---------- Source extract ----------
A new Disney+ series sheds light on the brilliant legacy of Spain’s most celebrated designer of all time, but also hints at the genius’s shadows. Actress Nine d’Urso brings to life the iconic dresses re-created for this biopic

Nine d'Urso poses with Bina Daigeler, the costume designer for the 'Balenciaga' series. The actress wears a reproduction of a ruffled evening dress that Balenciaga showed in 1952. Daigeler wears a Balenciaga x Adidas T-shirt and tracksuit pants, created by Demna Gvasalia, the current creative director of the House of Balenciaga.
Nine d'Urso poses with Bina Daigeler, the costume designer for the 'Balenciaga' series. The actress wears a reproduction of a ruffled evening dress that Balenciaga showed in 1952. Daigeler wears a Balenciaga x Adidas T-shirt and tracksuit pants, created by Demna Gvasalia, the current creative director of the House of Balenciaga.Pablo Zamora
Martín Bianchi

If Cristóbal Balenciaga (Getaria, Spain, 1895-Xàbia, Spain, 1972) were alive today, he would probably refuse to collaborate in the making of a television series about his life. What’s more, he would probably request that the production be “kidnapped” until he could watch it. The most celebrated Spanish designer of all time jealously guarded his privacy, obsessively controlled his creations and his image, and was so discreet that in his own day that it was rumored that he did not actually exist. He never went out to say hello after exhibiting his collections, rarely met with his clients and only gave two interviews in the 50+ years of his career. He detested advertising and being photographed (he made one exception to promote his perfume Le Dix, in 1947) and abhorred public scrutiny of his work and private life. Despite his legendary reclusiveness, or perhaps because of it, he was a celebrity. In 1962, at the height of his career, the newspaper France-Soir published a photograph of the couturier in his white work coat and the caption, “This is Balenciaga, the man of mystery.” A few years later, with the rise of ready-to-wear fashion driven by Yves Saint Laurent and the French May’s wave of youth protests, he announced his retirement from fashion and ordered the closure of his stores and workshops.
---------- Dataset excerpt ----------
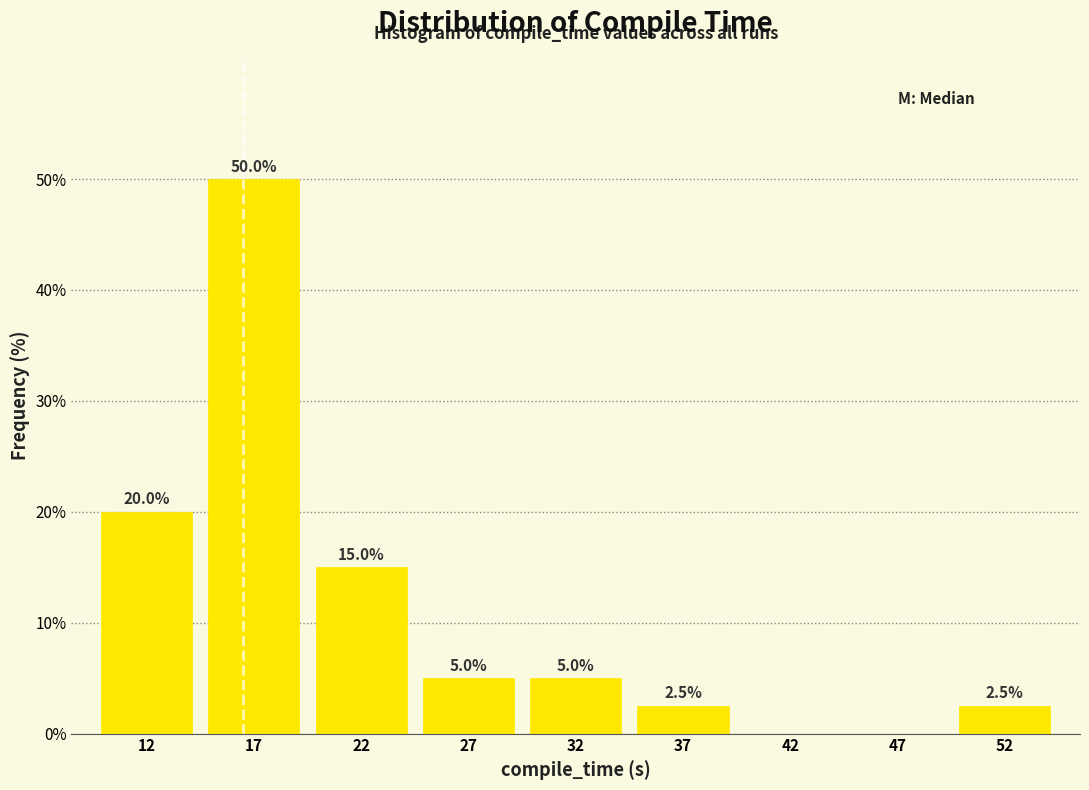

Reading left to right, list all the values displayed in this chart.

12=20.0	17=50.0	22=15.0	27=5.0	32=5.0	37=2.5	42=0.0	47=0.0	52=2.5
----------
What this exercise asks:
**a)** According to the Balenciaga article, how many interviews did the designer give during his career?
**b)** Carry on the article about the Balenciaga series from the point where it stops.

Answers below:
**a)** Two

**b)**
Half a century after Balenciaga’s death, little is still known about the man behind the legend, and his figure continues to raise all sorts of questions. The Balenciaga series, which premieres on the Disney+ streaming platform on January 19, begins with a scene that illustrates the couturier’s aversion to answering journalists’ questions. An older Cristobal Balenciaga, played by Alberto San Juan, attends Coco Chanel’s funeral at the Parisian church of La Madeleine and is intercepted by Prudence Glynn, the fashion columnist for the British newspaper The Times; she asks him for an interview. At first, Balenciaga refuses to talk, but eventually she unravels the secrets of his novel rise to fame from the son of a fisherman and seamstress to the father of haute couture with a Spanish accent.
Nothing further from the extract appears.